Well, almost. There was the matter of
clearing Customs since my last port of call was outside the USA. I
had no idea how I was to do that. I contacted the Coast Guard on
marine VHF. They referred me to Vessel Traffic Service (VTS) on a
different channel. VTS gave me a phone number to call. That number
referred me to another number. Eventually, I talked to a person who
seemed to think that what I wanted was MOST unusual and, by the way,
did I have a Crusing Permit. I have never heard of such a thing. The
person took some information and told me to come to Jack London
Square. I was to call them to come to the boat and inspect it.
The trip from the Golden Gate down
the San Francisco waterfront was exhilarating to say the least. The
wind was blowing 15 knots from almost directly behind me. Laelia tore
along at close to six knots for most of the distance from the Gate to
the Oakland Bay Bridge. A few miles beyond the Bay Bridge, I dropped
the sails and motored on up the Oakland Inner Harbor to Jack London
Square. By now, it was a little after 6 PM. There was no one at the
dock to take a line so I jumped off the boat, line in hand, and came
close to falling flat on my face. The dock was not going up and down
like my inner ear expected. I managed to get tied up without looking
like I was anything worse than mildly intoxicated.
My call to Customs ended up at an
automated announcement that the counter was closed and if this was a
small boat arrival, I should leave a message and they would call me
back. I was admonished that I MUST speak to an officer! I left a
message and called back at 15 minute intervals for the next hour. The
final call got me to a live person. She took some information and
promised to call back shortly.

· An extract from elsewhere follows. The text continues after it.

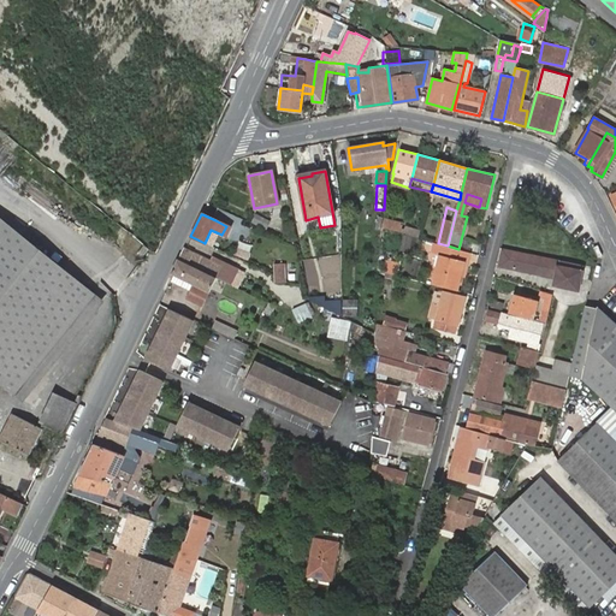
[(267,229),(270,219),(254,215),(252,225),(267,229)]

True to her word, she called back
about 5 minutes later and told me I was cleared and could proceed on
to my destination.
By now, it was 7:30. I stayed at the
dock long enough to check in the the Pacific Seafarer's Network and
let them know that I had arrived.
It took another 15 minutes under
power to reach Grand Marina. Judy had made arrangements with the them
earlier and I had been assigned slip A32. I had no trouble finding
the A dock but there were no visible markings to tell me which was
slip 32. I motored along until I found an empty slip and started to
pull in. Someone on a nearby boat came to help me get tied up. I
asked if this was slip A32. Nope. It was A46. I backed out, resumed
motoring along the dock, counting slips as I went. The one that
looked like it should be A32 was vacant. Again, people appeared out
of the dark to help me tie up. I had to wait for someone to come move
a dinghy from the slip, then I was in and tied up. Diana and Bob on
the trawler in the adjacent slip welcomed me home. We talked about
the trip for a while, then retired to our respective boats.
I was tired, but even more, I wanted
a shower! Since I had arrived outside office hours, I couldn't get a
gate key to get me into the shower. I spend the next 15 minutes
digging all the things out of Laelia's shower that I had stored there
for the duration of the trip. Since I had been running the engine,
there was plenty of hot water for my first shower in five weeks. What
a wonderful feeling!
A glass of wine and a bit of the rest
of my Three Can Stew and I was ready to crash. Judy would be there in
the morning to pick me up. I slept. Soundly. I did not wake up to
check sails or weather. It was heavenly!